AI to make substantial contributions to revenue growth

Globally, the adoption of AI in finance is accompanied by parallel developments in international policy, the survey reported. The World Economic Forum’s white paper on AI in Financial Services (January 2025) projects that investments across banking, insurance, capital markets and payments business will reach $97 billion by 2027, with AI making substantial contributions to revenue growth in the forthcoming years through enhanced operational efficiency, accuracy and a higher degree of personalisation at scale. Further, the AI powered alternative credit scoring models promote financial inclusion, particularly in developing economies.

AI impact on global trade

According to the Economic Survey, artificial intelligence (AI) is increasingly shaping global services trade, particularly digitally deliverable services. Emerging evidence suggests a two-way relationship between AI innovation and trade: advances in AI reduce trade costs and increase productivity, while increased cross-border services trade, in turn, accelerates technological diffusion.

The WTO estimated that AI could raise global trade by 34-37% by 2040, with digitally deliverable services expanding by about 42%, driven by lower trade costs and higher productivity.

A 10% increase in digitally deliverable services trade is associated with a 2.6% rise in cross-border AI patent citations across borders, underscoring the mutually reinforcing nature of trade and AI-driven innovation, as per the document. “India is well positioned to benefit from these trends, supported by a strong IT-BPM ecosystem and a rapidly expanding AI talent base,’’ it said.

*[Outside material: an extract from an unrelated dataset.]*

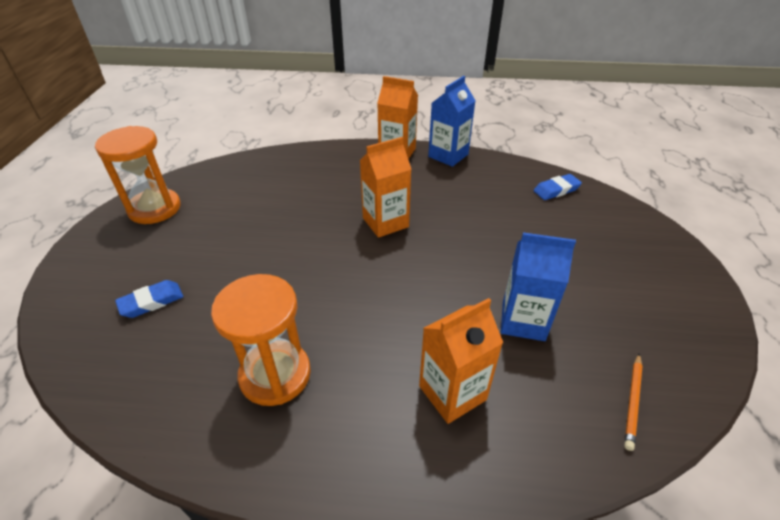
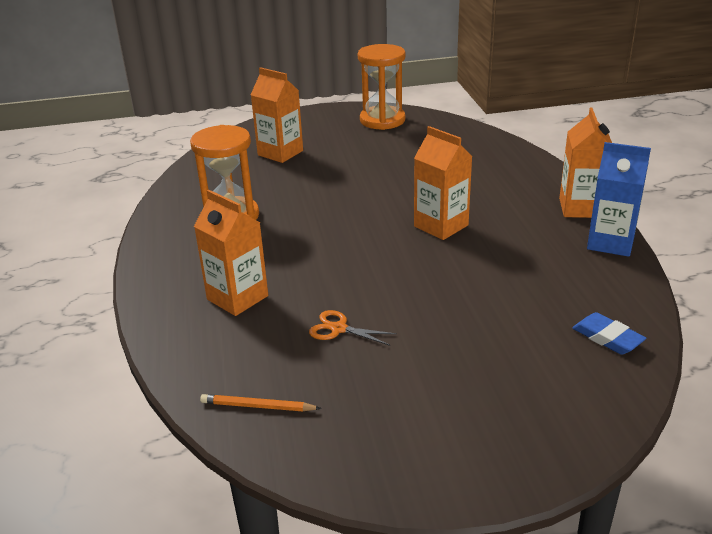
camera: 75 degrees right, 10 degrees down
(151, 302) = (280, 153): blue eraser -> orange carton
(523, 321) = (338, 328): blue carton -> orange scissors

India is witnessing a surge in AI data centres; yet it’s still a tip of the ice-berg story

Driven by surging data consumption, rapid cloud adoption, and the growing use of AI, India’s data centre capacity is projected to reach about 8 GW by 2030 from about 1.4GW as of Q2 of 2025.

AI data centres are specialised high-performance facilities designed to meet the intensive computational needs of artificial intelligence, machine learning, and deep learning workloads. Despite generating nearly 20% of the world’s data, India hosts only about% of global data centres, around 150 out of 11,000 worldwide, the study said, quoting Nasscom.

“Data centres are also double-edged swords as they are very energy-intensive. With emerging hubs such as Malaysia (Johor), Japan, and Vietnam intensifying competition, addressing structural constraints such as energy shortages will be critical for India to position itself as a global AI data centre hub,’’ the survey highlighted.